Louise Farrenc (1804-1875) was a pianist, composer, professor, and author. By 15, her skills were so apparent that her parents sent her to study (privately) at the Paris Conservatory. Later, with her husband Aristide Farrenc, she performed throughout France. She was the only female professor at the Paris Conservatory in the 19th century; for the first decade, she was paid less than her male colleagues. But after the premiere of her Nonette with violinist Joseph Joachim was a success, she demanded and got equal pay.

Fanny Mendelssohn
Fanny Mendelssohn.

Like her brother Felix, Fanny Mendelssohn Hensel (1805-1847) received a musical education as a child. But when they got older, Felix was encouraged to make a career of it while Fanny was told by her father that, “Music should be an accomplishment, an adornment, and never a career for women.” Fanny and Felix were supportive of each other and Felix published some of Fanny’s pieces under his name. When Fanny got married, her husband was supportive of her musical career and she was finally able to publish her own work under her own name. She composed over 400 works in her lifetime.

Clara Schumann
Clara Schumann around 1850. Photo by Franz Seraph Hanfstaengl. Public domain.

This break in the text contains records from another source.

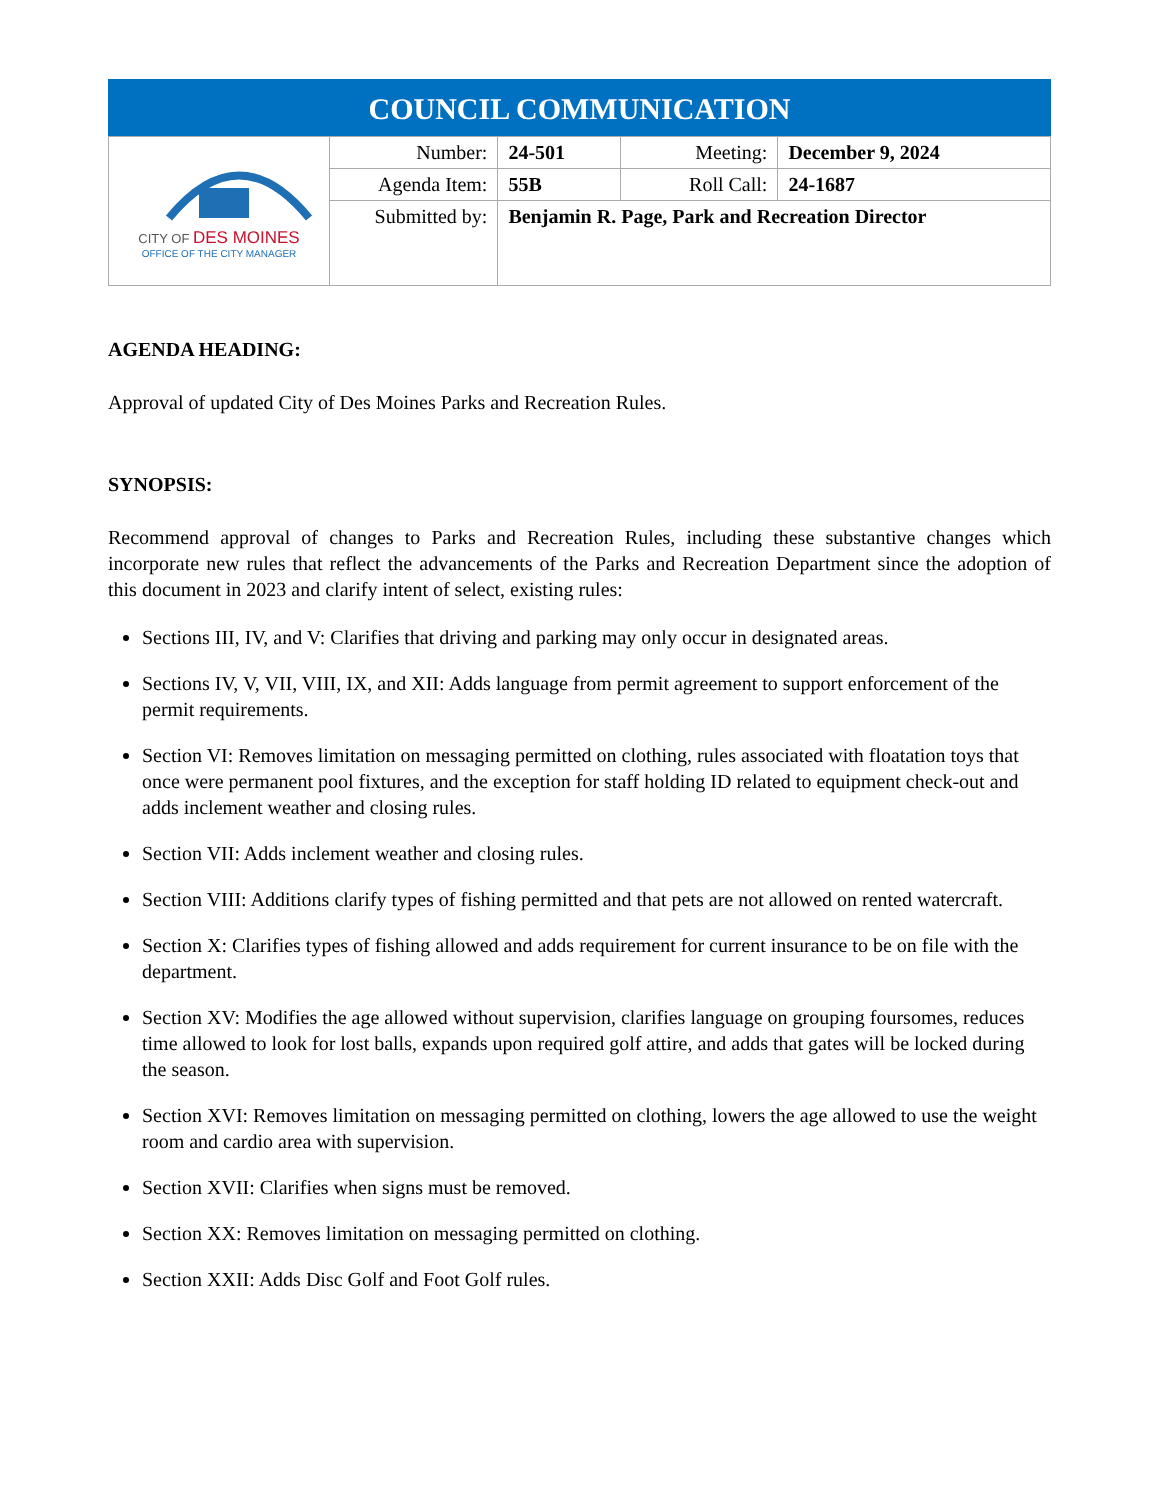| COUNCIL COMMUNICATION | | | | |
| --- | --- | --- | --- | --- |
| CITY OF DES MOINES OFFICE OF THE CITY MANAGER | Number: | 24-501 | Meeting: | December 9, 2024 |
| | Agenda Item: | 55B | Roll Call: | 24-1687 |
| | Submitted by: | Benjamin R. Page, Park and Recreation Director | | |
AGENDA HEADING:
Approval of updated City of Des Moines Parks and Recreation Rules.
SYNOPSIS:
Recommend approval of changes to Parks and Recreation Rules, including these substantive changes which incorporate new rules that reflect the advancements of the Parks and Recreation Department since the adoption of this document in 2023 and clarify intent of select, existing rules:
Sections III, IV, and V: Clarifies that driving and parking may only occur in designated areas.
Sections IV, V, VII, VIII, IX, and XII: Adds language from permit agreement to support enforcement of the permit requirements.
Section VI: Removes limitation on messaging permitted on clothing, rules associated with floatation toys that once were permanent pool fixtures, and the exception for staff holding ID related to equipment check-out and adds inclement weather and closing rules.
Section VII: Adds inclement weather and closing rules.
Section VIII: Additions clarify types of fishing permitted and that pets are not allowed on rented watercraft.
Section X: Clarifies types of fishing allowed and adds requirement for current insurance to be on file with the department.
Section XV: Modifies the age allowed without supervision, clarifies language on grouping foursomes, reduces time allowed to look for lost balls, expands upon required golf attire, and adds that gates will be locked during the season.
Section XVI: Removes limitation on messaging permitted on clothing, lowers the age allowed to use the weight room and cardio area with supervision.
Section XVII: Clarifies when signs must be removed.
Section XX: Removes limitation on messaging permitted on clothing.
Section XXII: Adds Disc Golf and Foot Golf rules.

Clara Schumann (1819-1896) was a composer, a multi-instrumentalist, a teacher, and a performing artist. Clara’s father decided that he would raise a great musician before she was even born. And that he did: Clara was concertizing by age 12, and – though uncommon for women at the time – continued to do so. She married Robert Schumann (much to her father’s chagrin). They both taught at the Conservatory in Leipzig. Clara became a known as an interpreter of Robert’s work. She also raised their 8 children when Robert was institutionalized for mental illness and then passed away. Clara’s own compositions remained unknown until the later 20th century and many are still unpublished.